SIX PRINCIPLES OF DATA PROTECTION
There were 8 principles under the DPA and now there are 6. Essentially the same but condensed. Article 5 of the GDPR states that personal data must be:
- Processed fairly, lawfully and in a transparent manner in relation to the data subject.
- Collected for specified, explicit and legitimate purposes and not further processed for other purposes incompatible with those purposes.
- Adequate, relevant and limited to what is necessary in relation to the purposes for which data is processed.
- Accurate and, where necessary, kept up to date.
- Kept in a form that permits identification of data subjects for no longer than is necessary for the purposes for which the personal data is processed.
- Processed in a way that ensures appropriate security of the personal data including protection against unauthorised or unlawful processing and against accidental loss, destruction or damage, using appropriate technical or organisational measures.
Individuals have the following rights:
- be informed of data processing (which is covered by the School’s Privacy Notice)
- access information (also known as a Subject Access Request)
- have inaccuracies corrected
- have information erased
- restrict processing
- data portability (this is unlikely to ever be relevant to schools)
- intervention in respect of automated decision making (automated decision making is rarely operated within schools)
- Withdraw consent
- Complain to the Information Commissioner’s Office
The Windmills Parental Rights Procedure
The Windmills Rectification and Erasure Procedure
HOW WE DEAL WITH RECORDS
Please refer to our policy:
The Windmills Records Management Policy
The school have a procedure to deal with any breach in data security. Any breach will be reported to and dealt with by the DPO. The breach will be recorded, investigated and steps taken to lessen any impact. The DPO will decide if the breach is significant enough to report to the ICO. This must be done within 72 hours of the data breach. The DPO will evaluate the breach, risk assess and put in any changes to data security or process as required.
Any queries relating to Data should be address to the Data Protection Officer.
The lawful basis for processing personal data of students and staff is that it is necessary in order for the School to discharge its legal obligations and statutory duties. In respect of this processing the Privacy Notices are sufficient to ensure lawful processing. It is not usual for Schools to process personal data solely based on written consent. Where the School takes a photograph or film of someone on school premises, events or trips and wants to use this image for educational purposes, consent is not required. However, the pupil if over 16 years old, or if younger their guardian must still be informed that photography or filming is taking place and the context in which the image will be used.
Consent will be required where there is additional processing of personal data which is not within the reasonable expectation of those involved.
Where the child is below the age of 16 years, consent must be given by the holder of parental responsibility over the child.
How we obtain consent.
When a pupil starts at The Windmills parents will be asked to register for the SIMS Parent App and to update Parent Consents for their child. This will cover their time at the school until they leave. If additional consent is required a separate request will be sent out to cover the consent for a particular event.

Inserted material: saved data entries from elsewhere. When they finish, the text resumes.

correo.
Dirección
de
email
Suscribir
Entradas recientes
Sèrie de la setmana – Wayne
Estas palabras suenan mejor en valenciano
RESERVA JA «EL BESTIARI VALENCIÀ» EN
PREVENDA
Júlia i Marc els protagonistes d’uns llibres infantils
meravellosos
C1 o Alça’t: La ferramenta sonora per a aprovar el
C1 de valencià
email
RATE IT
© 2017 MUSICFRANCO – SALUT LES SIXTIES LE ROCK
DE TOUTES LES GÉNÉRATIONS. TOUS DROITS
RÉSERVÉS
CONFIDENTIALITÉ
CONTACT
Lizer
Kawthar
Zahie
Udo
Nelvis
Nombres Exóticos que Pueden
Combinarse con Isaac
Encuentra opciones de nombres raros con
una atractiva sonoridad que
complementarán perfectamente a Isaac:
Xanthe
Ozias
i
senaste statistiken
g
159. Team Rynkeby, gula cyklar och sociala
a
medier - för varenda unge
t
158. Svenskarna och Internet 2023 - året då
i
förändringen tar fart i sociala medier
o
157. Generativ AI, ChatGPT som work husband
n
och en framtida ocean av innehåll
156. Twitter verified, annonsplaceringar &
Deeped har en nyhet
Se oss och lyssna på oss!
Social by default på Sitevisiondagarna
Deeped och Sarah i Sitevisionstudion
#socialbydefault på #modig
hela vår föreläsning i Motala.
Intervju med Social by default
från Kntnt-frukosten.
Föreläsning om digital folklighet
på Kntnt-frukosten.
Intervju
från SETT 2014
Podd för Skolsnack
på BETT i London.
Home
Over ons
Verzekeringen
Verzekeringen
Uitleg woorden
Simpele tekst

Guidance on consent and withdrawal.
Anything requiring consent requires a positive opt-in. If another organisation/third party is relying on the consent we will name them in the consent form.

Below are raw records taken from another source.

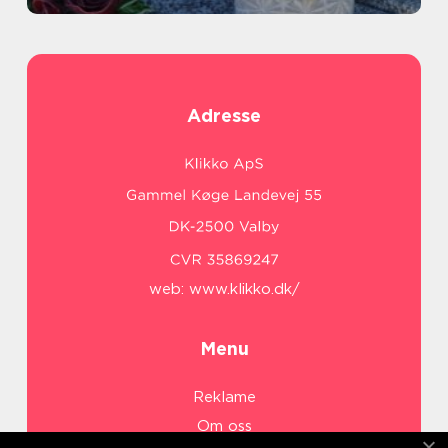
Adresse
web:
www.klikko.dk/
Menu
Reklame
Om oss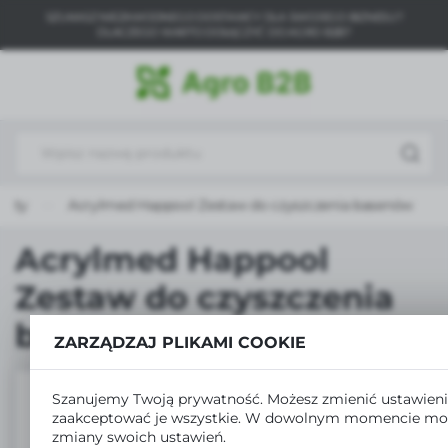
SZUKASZ NIEZAWODNEGO DOSTAWCY DLA SWOJEGO BIZNESU?
USTAWIENIA REGIONALNE
DLACZEGO WARTO DOŁĄCZYĆ DO AGRO B2B?
Lokalizacja
Polska
Język
polski
ukty
Acrylmed Happool Zestaw do czyszczenia basenów
Waluta
Polski złoty (PLN)
Acrylmed Happool
Zestaw do czyszczenia
ZAPISZ
basenów
ZARZĄDZAJ PLIKAMI COOKIE
Szanujemy Twoją prywatność. Możesz zmienić ustawieni
zaakceptować je wszystkie. W dowolnym momencie mo
zmiany swoich ustawień.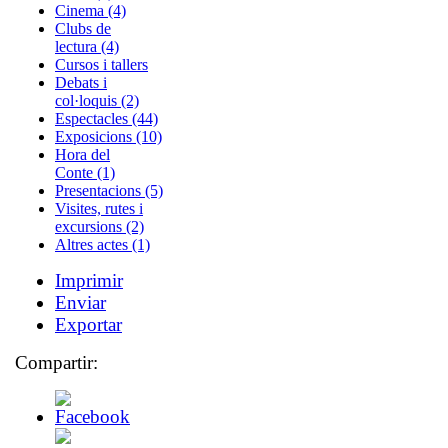
Cinema (4)
Clubs de
lectura (4)
Cursos i tallers
Debats i
col·loquis (2)
Espectacles (44)
Exposicions (10)
Hora del
Conte (1)
Presentacions (5)
Visites, rutes i
excursions (2)
Altres actes (1)
Imprimir
Enviar
Exportar
Compartir: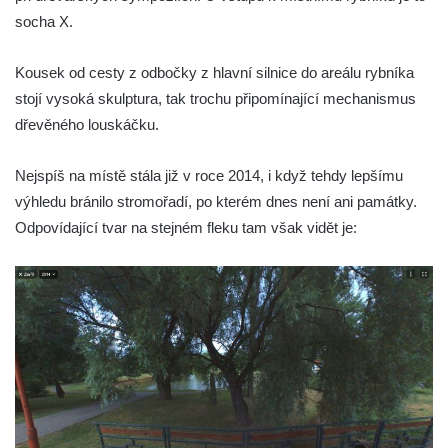
socha X.
Socha Mamutí lebka v ZOO Hluboká
Socha Mamut srstnatý v ZOO Hluboká
Kousek od cesty z odbočky z hlavní silnice do areálu rybníka
Socha Orel v ZOO Hluboká
stojí vysoká skulptura, tak trochu připomínající mechanismus
Socha Vydry si hrají v ZOO Hluboká
dřevěného louskáčku.
Socha Přátelství v ZOO Hluboká
Nejspíš na místě stála již v roce 2014, i když tehdy lepšímu
Socha Matka příroda v ZOO Hluboká
výhledu bránilo stromořadí, po kterém dnes není ani památky.
Socha Lišky v ZOO Hluboká
Odpovídající tvar na stejném fleku tam však vidět je:
Socha Kudlanka v ZOO Hluboká
Socha Vlčice s mládětem v ZOO Hluboká
Socha Rys číhající na srnu v ZOO Hluboká
Socha Orlice v ZOO Hluboká
Socha Tygr v ZOO Hluboká
Socha Želva v ZOO Hluboká
Socha Kozorožec horský v ZOO Hluboká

Consent can be withdrawn at any time. We will require this in writing and given to the office. You will receive a receipt of a withdrawal of consent and it will be acted upon within a reasonable period of time and no longer than one month from the date of receipt.
UPDATING AND REVIEWING
All policies and procedures will be regularly reviewed and updated by the DPO and any changes agreed with the Headteacher and Governors.
Policies and procedures will also be reviewed if there are any changes to how data is managed at the school, Government guidelines or following a breach of data security.